___ SOURCE MATERIAL

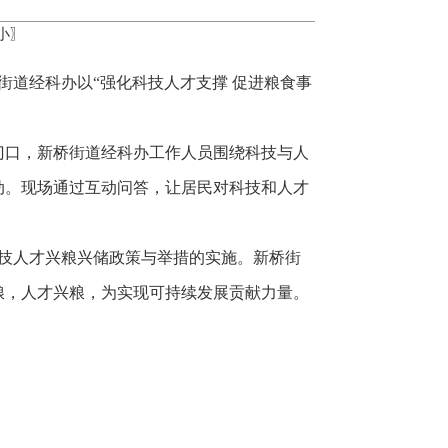
小
〗
街道经科办以“强化科技人才支撑 促进粮食事
门口，新桥街道经科办工作人员围绕科技与人
动。现场通过互动问答，让居民对科技和人才
动科技人才兴粮兴储政策与举措的实施。新桥街
粮，人才兴粮，为实现可持续发展贡献力量。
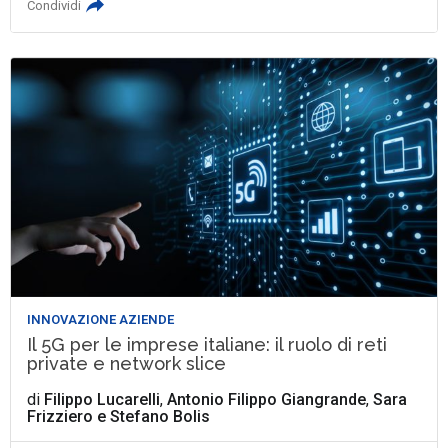
Condividi
INNOVAZIONE AZIENDE
Il 5G per le imprese italiane: il ruolo di reti
private e network slice
di
Filippo Lucarelli
,
Antonio Filippo Giangrande
,
Sara
Frizziero
e
Stefano Bolis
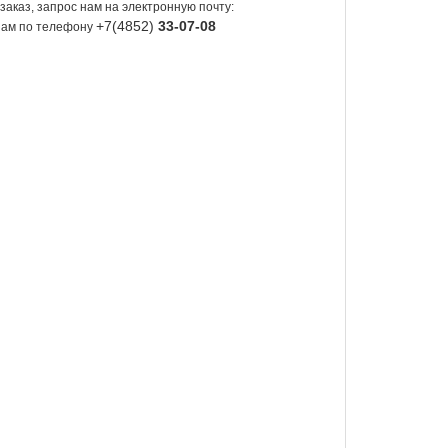
заказ, запрос нам на электронную почту:
+7(4852)
33-07-08
 нам по телефону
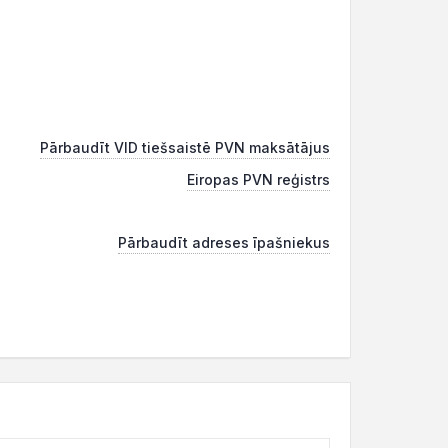
Pārbaudīt VID tiešsaistē PVN maksātājus
Eiropas PVN reģistrs
Pārbaudīt adreses īpašniekus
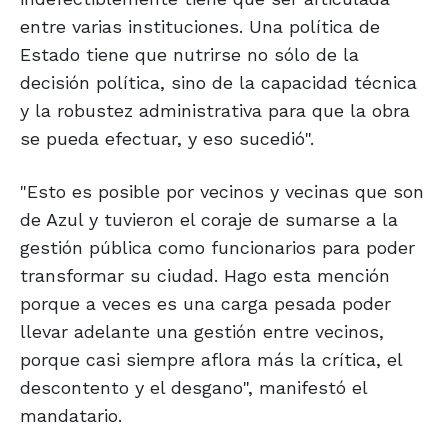
entre varias instituciones. Una política de
Estado tiene que nutrirse no sólo de la
decisión política, sino de la capacidad técnica
y la robustez administrativa para que la obra
se pueda efectuar, y eso sucedió".
"Esto es posible por vecinos y vecinas que son
de Azul y tuvieron el coraje de sumarse a la
gestión pública como funcionarios para poder
transformar su ciudad. Hago esta mención
porque a veces es una carga pesada poder
llevar adelante una gestión entre vecinos,
porque casi siempre aflora más la crítica, el
descontento y el desgano", manifestó el
mandatario.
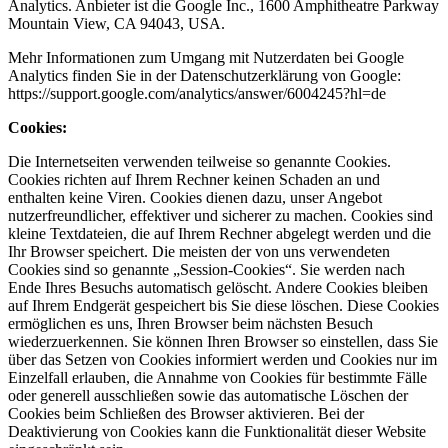
Analytics. Anbieter ist die Google Inc., 1600 Amphitheatre Parkway
Mountain View, CA 94043, USA.
Mehr Informationen zum Umgang mit Nutzerdaten bei Google
Analytics finden Sie in der Datenschutzerklärung von Google:
https://support.google.com/analytics/answer/6004245?hl=de
Cookies:
Die Internetseiten verwenden teilweise so genannte Cookies.
Cookies richten auf Ihrem Rechner keinen Schaden an und
enthalten keine Viren. Cookies dienen dazu, unser Angebot
nutzerfreundlicher, effektiver und sicherer zu machen. Cookies sind
kleine Textdateien, die auf Ihrem Rechner abgelegt werden und die
Ihr Browser speichert. Die meisten der von uns verwendeten
Cookies sind so genannte „Session-Cookies“. Sie werden nach
Ende Ihres Besuchs automatisch gelöscht. Andere Cookies bleiben
auf Ihrem Endgerät gespeichert bis Sie diese löschen. Diese Cookies
ermöglichen es uns, Ihren Browser beim nächsten Besuch
wiederzuerkennen. Sie können Ihren Browser so einstellen, dass Sie
über das Setzen von Cookies informiert werden und Cookies nur im
Einzelfall erlauben, die Annahme von Cookies für bestimmte Fälle
oder generell ausschließen sowie das automatische Löschen der
Cookies beim Schließen des Browser aktivieren. Bei der
Deaktivierung von Cookies kann die Funktionalität dieser Website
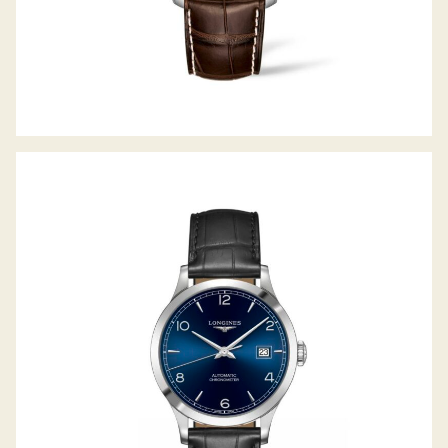
RECORD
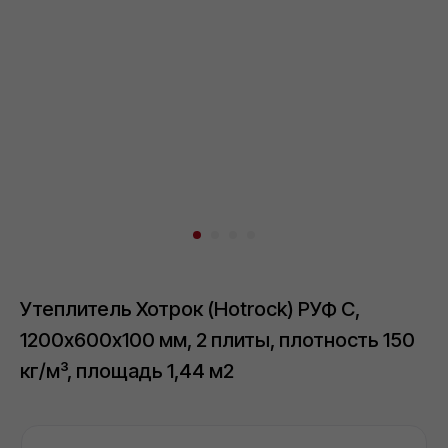
Толщина утеплителя:
50 мм
100 мм
3
Плотность утеплителя, кг/м
:
100
110
120
150
Утеплитель Хотрок (Hotrock) РУФ С,
160
1200х600х100 мм, 2 плиты, плотность 150
Полный каталог утеплителя Хотрок
кг/м³, площадь 1,44 м2
Цена за
упак
м2
м3
Загрузка...
Скачать прайс-лист
Загрузка...
Загрузка...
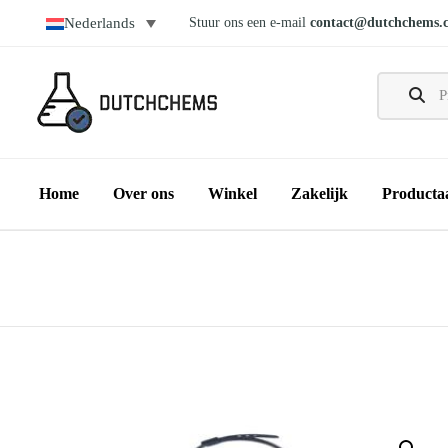
Stuur ons een e-mail
contact@dutchchems.
Nederlands
Home
Over ons
Winkel
Zakelijk
Producta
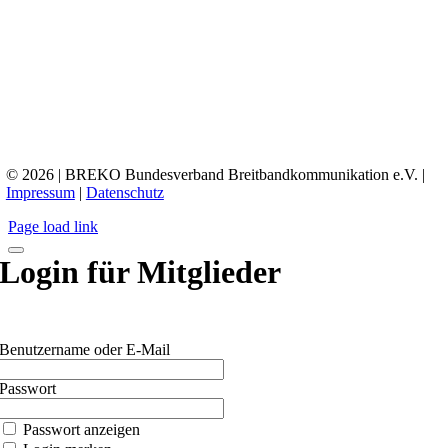
© 2026 | BREKO Bundesverband Breitbandkommunikation e.V. |
Impressum
|
Datenschutz
Page load link
Login für Mitglieder
Benutzername oder E-Mail
Passwort
Passwort anzeigen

______

> REQUIRED WORK: Can you write out the text of all the items again, replacing "Winkel" with "Shop", changing nothing else and leaving out the pictures?

> RESPONSE BELOW:
小
〗
街道经科办以“强化科技人才支撑 促进粮食事
门口，新桥街道经科办工作人员围绕科技与人
动。现场通过互动问答，让居民对科技和人才
动科技人才兴粮兴储政策与举措的实施。新桥街
粮，人才兴粮，为实现可持续发展贡献力量。
Condividi
INNOVAZIONE AZIENDE
Il 5G per le imprese italiane: il ruolo di reti
private e network slice
di
Filippo Lucarelli
,
Antonio Filippo Giangrande
,
Sara
Frizziero
e
Stefano Bolis
заказ, запрос нам на электронную почту:
+7(4852)
33-07-08
 нам по телефону
Pārbaudīt VID tiešsaistē PVN maksātājus
Eiropas PVN reģistrs
Pārbaudīt adreses īpašniekus
entre varias instituciones. Una política de
Estado tiene que nutrirse no sólo de la
decisión política, sino de la capacidad técnica
y la robustez administrativa para que la obra
se pueda efectuar, y eso sucedió".
"Esto es posible por vecinos y vecinas que son
de Azul y tuvieron el coraje de sumarse a la
gestión pública como funcionarios para poder
transformar su ciudad. Hago esta mención
porque a veces es una carga pesada poder
llevar adelante una gestión entre vecinos,
porque casi siempre aflora más la crítica, el
descontento y el desgano", manifestó el
mandatario.
Analytics. Anbieter ist die Google Inc., 1600 Amphitheatre Parkway
Mountain View, CA 94043, USA.
Mehr Informationen zum Umgang mit Nutzerdaten bei Google
Analytics finden Sie in der Datenschutzerklärung von Google:
https://support.google.com/analytics/answer/6004245?hl=de
Cookies:
Die Internetseiten verwenden teilweise so genannte Cookies.
Cookies richten auf Ihrem Rechner keinen Schaden an und
enthalten keine Viren. Cookies dienen dazu, unser Angebot
nutzerfreundlicher, effektiver und sicherer zu machen. Cookies sind
kleine Textdateien, die auf Ihrem Rechner abgelegt werden und die
Ihr Browser speichert. Die meisten der von uns verwendeten
Cookies sind so genannte „Session-Cookies“. Sie werden nach
Ende Ihres Besuchs automatisch gelöscht. Andere Cookies bleiben
auf Ihrem Endgerät gespeichert bis Sie diese löschen. Diese Cookies
ermöglichen es uns, Ihren Browser beim nächsten Besuch
wiederzuerkennen. Sie können Ihren Browser so einstellen, dass Sie
über das Setzen von Cookies informiert werden und Cookies nur im
Einzelfall erlauben, die Annahme von Cookies für bestimmte Fälle
oder generell ausschließen sowie das automatische Löschen der
Cookies beim Schließen des Browser aktivieren. Bei der
Deaktivierung von Cookies kann die Funktionalität dieser Website
RECORD
Толщина утеплителя:
50 мм
100 мм
3
Плотность утеплителя, кг/м
:
100
110
120
150
Утеплитель Хотрок (Hotrock) РУФ С,
160
1200х600х100 мм, 2 плиты, плотность 150
Полный каталог утеплителя Хотрок
кг/м³, площадь 1,44 м2
Цена за
упак
м2
м3
Загрузка...
Скачать прайс-лист
Загрузка...
Загрузка...
Stuur ons een e-mail
contact@dutchchems.
Nederlands
Home
Over ons
Shop
Zakelijk
Producta
© 2026 | BREKO Bundesverband Breitbandkommunikation e.V. |
Impressum
|
Datenschutz
Page load link
Login für Mitglieder
Benutzername oder E-Mail
Passwort
Passwort anzeigen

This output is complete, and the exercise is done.